Posted: March 02, 2007 by Bill Carey Filed under: Uncategorized Permalink

Some of us like to position ourselves (in our dreams, anyway) as central figures in historically trying times. But there is some justification for that sentiment among those, like myself, who are trooping to Amsterdam this week for the “Avionics 2007” conference and exhibition. After all, none other than FAA says “we are at a critical point” in the transition to NextGen, the new buzz word formerly known as the Next-Generation Air Transportation System. I personally liked “Free Flight,” but nothing’s for free—certainly not NextGen.
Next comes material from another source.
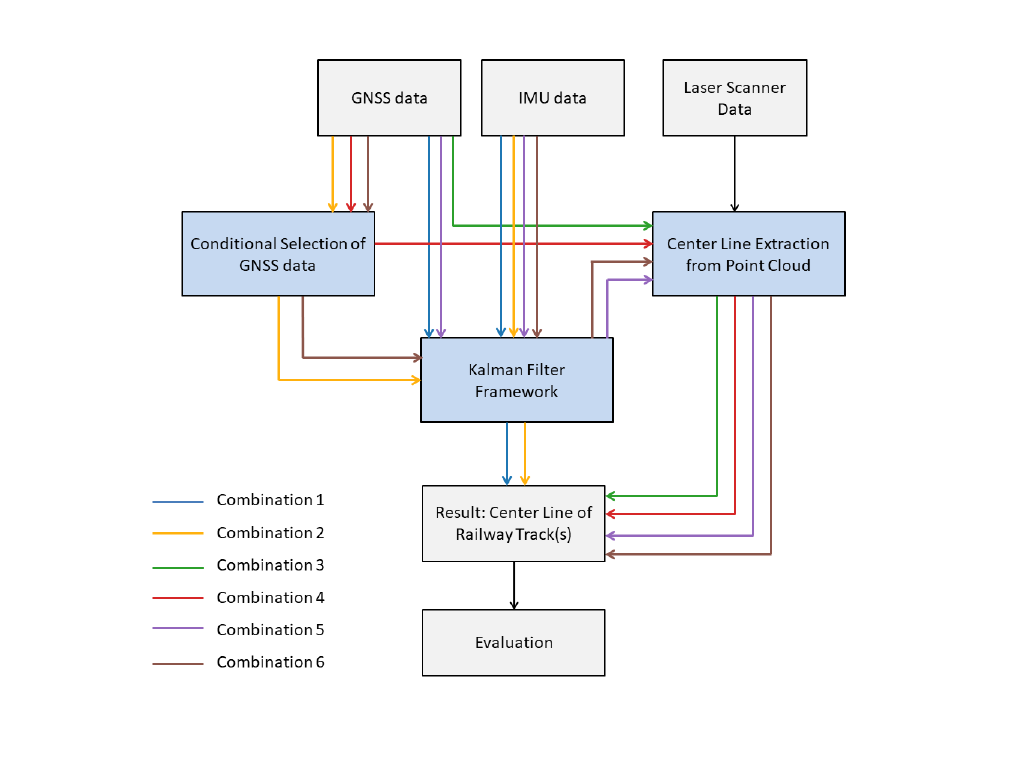
Figure 1. Workflow for the investigated combinations of methods. The figure illustrates how the global navigation satellite system (GNSS), inertial measurement unit (IMU), and laser data are processed using combinations (indicated by arrows of different colors) of three different methods (blue boxes) to yield center lines of railway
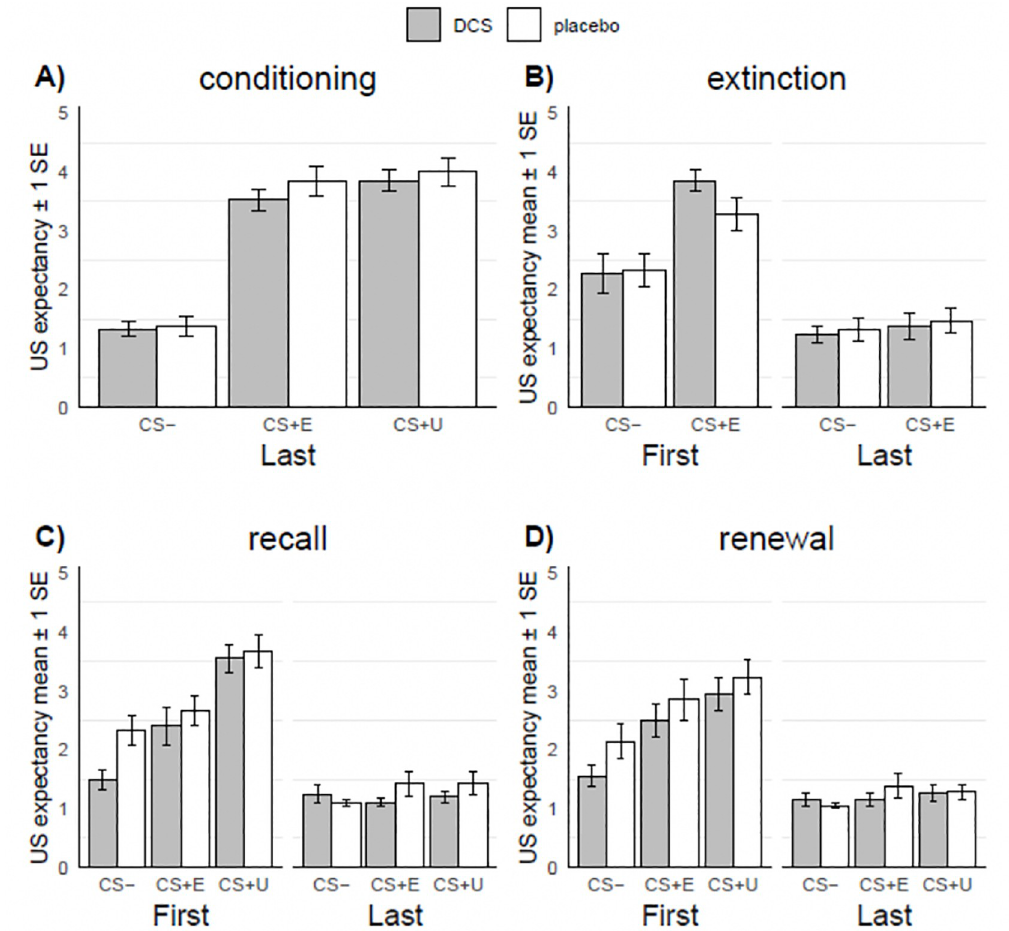
Fig 3. Expectancy of shock (US expectancy) following first and last presentation of different conditioned stimuli, across experimental phases. Note. Ratings were made retrospectively (i.e. after phase concluded). PBO = placebo group, DCS = d- cycloserine, SCR = skin conductance response, SE = 1 standard error, CS- = stimulus that was not paired with shock, CS +E = stimulus that was paired with shock during conditioning and presented in the extinction phase, CS+U = stimulus that was paired with shock during conditioning but not presented in the extinction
How will we cope with double or triple the air traffic we have today? I can’t see us handling much more based on the snake of a queue and frayed tempers I experienced recently at Washington Dulles International. Who—or what—will referee the flock of VLJs and UAVs rolling off the production lines? Will Net-Centric Operations really be seamless and flawless and impervious to sabotage? What is it with these software guys, and why does the future of air travel seem to rest in their hands? Can they really deliver source code that is “provably secure?”

These are just some of the musings I’m entertaining in the run-up to Avionics 2007, March 7-8, at Expo XXII in Amsterdam. No doubt the high-level presenters we have lined up, representing Eurocontrol, the Dutch National Aerospace Laboratory, Australia’s Defense Science Technology Organization, Airbus, Boeing, Rockwell Collins—to name a few—will provide valuable insight on these matters.

Somewhat by an accident of history, I have been designated the conference chairman—the wielder of the gavel and the decider for lunch. Just how I pictured it: a central figure in historically trying times.